Dalton Trumbo may have been one of the most fascinating and brilliant screenwriters ever to come out of Hollywood. To experience his work, I feel, is to experience the work of a man like Mozart, a man blessed by God with the talent to weave brilliant stories almost without trying. I have no doubt that this was his manner, but I also believe that his work must have come from blood, sweat and tears.
Yet, Trumbo’s legacy is scarred by the events that, for many years, removed him from his profession. In 1947 he was sent to prison for contempt after refusing to answer questions regarding his communist affiliations (he was a communist, just so you know). He was blacklisted by Hollywood and no one would hire him. For years, he worked under assumed names, writing brilliant scripts for pictures of no significance – though he did write Roman Holiday without a screen credit. Despite his inability to work in Hollywood, he won the Oscar twice, first for Roman Holiday and then for The Brave One for King Studios Productions.

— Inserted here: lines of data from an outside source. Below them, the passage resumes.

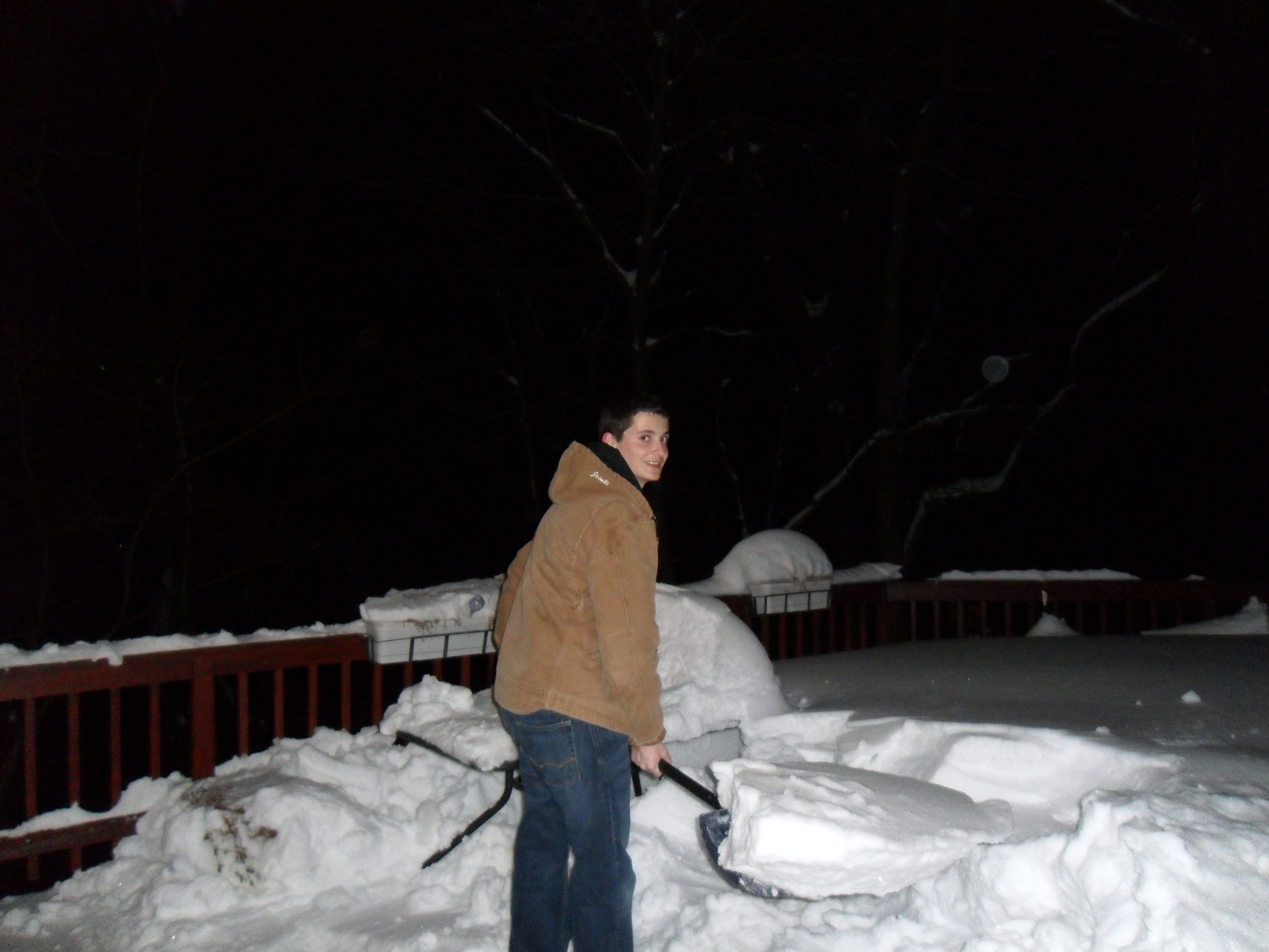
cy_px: 476
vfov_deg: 51.4
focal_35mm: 27
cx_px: 634
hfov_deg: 65.3
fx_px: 990
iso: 480
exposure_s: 1/45
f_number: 3.5
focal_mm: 4.9
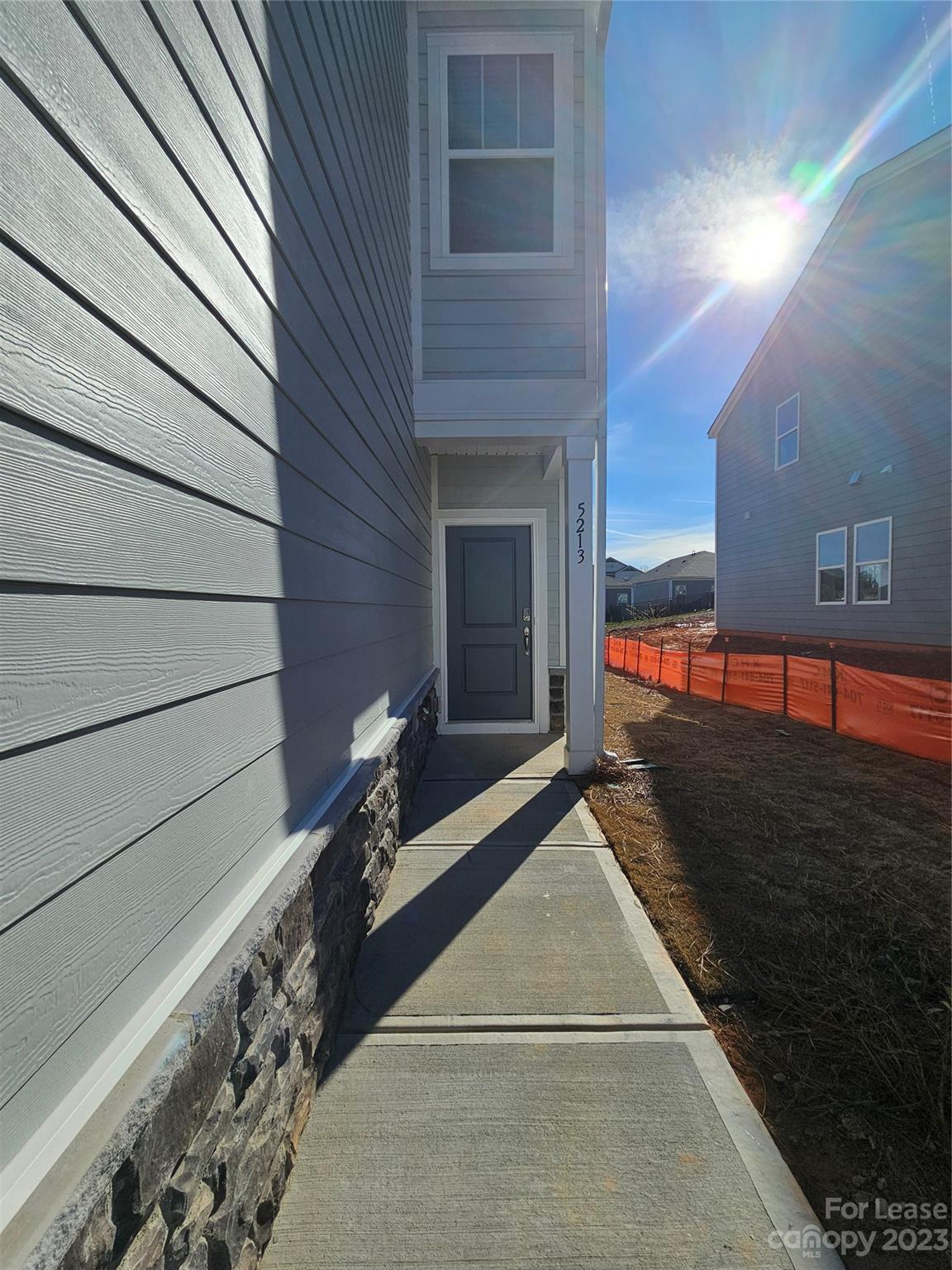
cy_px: 635
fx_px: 477
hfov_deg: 89.9
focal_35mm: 13
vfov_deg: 106.2
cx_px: 476
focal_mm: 2.2
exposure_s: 1/5638
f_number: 2.2
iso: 50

The movie Trumbo shows us only a shadow of Trumbo’s life. It makes the case that his genius was an excuse for personal flaws. Trumbo is a sanitized version of the red letter moments of the great screenwriter’s life and paints him in great shades of sainthood that, if you the real story, you know simply isn’t true. This is a very safe reenactment of one of the most troubling chapters in the history of motion pictures. There were heroes and villains on both sides of the McCarthy hearings, but this movie tips so far in Trumbo’s favor that while you experience the genius of his writing, you never quite get the saltier parts of his personality.
That is not to take anything away from a terrific performance by Bryan Cranston who occupies the role of Trumbo without affectation – he’s really the best part of the movie. Yet, watching him, you wish he were stuck in a better movie. Watching Trumbo turn lead scripts into cinematic gold, you find yourself wishing someone had done the same for this movie.